Rajni Hatti, Ethical Hacking for Testers

Testers should not feel excluded from exploring security concerns just because specialists are available or tooling (such as the ZAP scanner) is running in continuous integration. 

Why? Rajni gave three reasons at CAST 2021:

  • Testers tend to have a big-picture perspective and so perhaps ideas about where there might be vulnerabilities outside of standard attack vectors. 
  • Testers are more likely to be involved in the design of features and so able to ask security questions or influence the priority of security in development backlogs.
  • Security is a process not a product, and so regular review throughout the cycle is desirable versus throwing a build over the wall to some other team.

Naturally, there is opportunity cost associated with additional security testing, so the choice about what to do and how much time to spend on it should be determined by context. Similarly, any risk assessment should be a living document and oracles should be appropriate for the application under test at the time of testing for the purposes of the testing.

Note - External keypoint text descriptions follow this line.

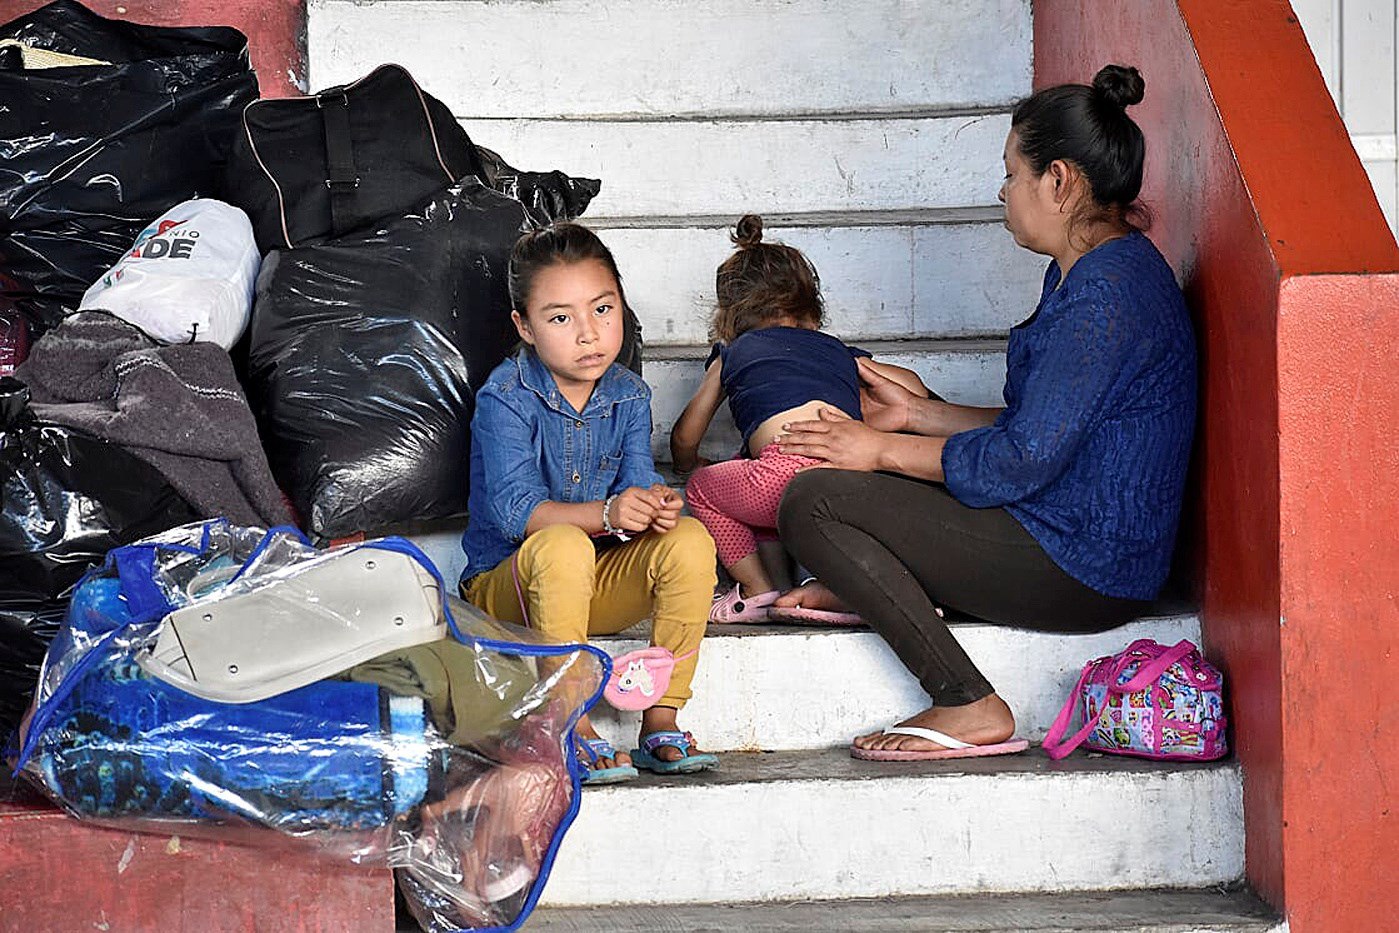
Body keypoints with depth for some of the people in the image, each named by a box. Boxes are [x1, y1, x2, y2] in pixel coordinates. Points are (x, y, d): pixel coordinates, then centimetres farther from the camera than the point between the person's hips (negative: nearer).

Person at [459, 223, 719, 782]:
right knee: (562, 546, -38)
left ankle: (660, 724, -15)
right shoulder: (506, 397, -15)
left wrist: (655, 504, -33)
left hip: (601, 587, 5)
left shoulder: (628, 396, 3)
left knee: (691, 541, -21)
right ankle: (572, 730, -28)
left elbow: (638, 480, -7)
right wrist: (605, 514, -39)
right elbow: (512, 509, -24)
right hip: (505, 586, -5)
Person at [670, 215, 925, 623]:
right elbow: (911, 385, 37)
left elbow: (685, 438, 38)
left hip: (788, 469, -4)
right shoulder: (838, 351, 32)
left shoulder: (731, 355, 28)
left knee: (703, 488, 23)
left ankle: (759, 592, 14)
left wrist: (687, 465, 63)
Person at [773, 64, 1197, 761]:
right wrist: (917, 416, 18)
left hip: (1082, 570, -11)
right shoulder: (1089, 272, 12)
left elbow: (1021, 461, -22)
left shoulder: (1106, 292, -21)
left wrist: (883, 449, -11)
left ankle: (969, 708, -12)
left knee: (811, 501, -14)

Rajni talked us through a project where she based a risk assessment on the OWASP Top Ten, looked at static code analysis tools for vulnerability scanning, at dynamic tools for fuzzing, and at design review to identify sensitive data obscured by naming convention.

Her experience was that even with a team of white hats at the company, the testing hat can still add value. And when security professionals are available, testers should be looking to collaborate with and learn from them to improve their own work.

Comments

  1. I like where you are going with this. The security testing domain is large enough to swallow any free time a tester has. Either choose to be a security tester or ignore it. But expertise in the product and implementation is enough to expose security issues.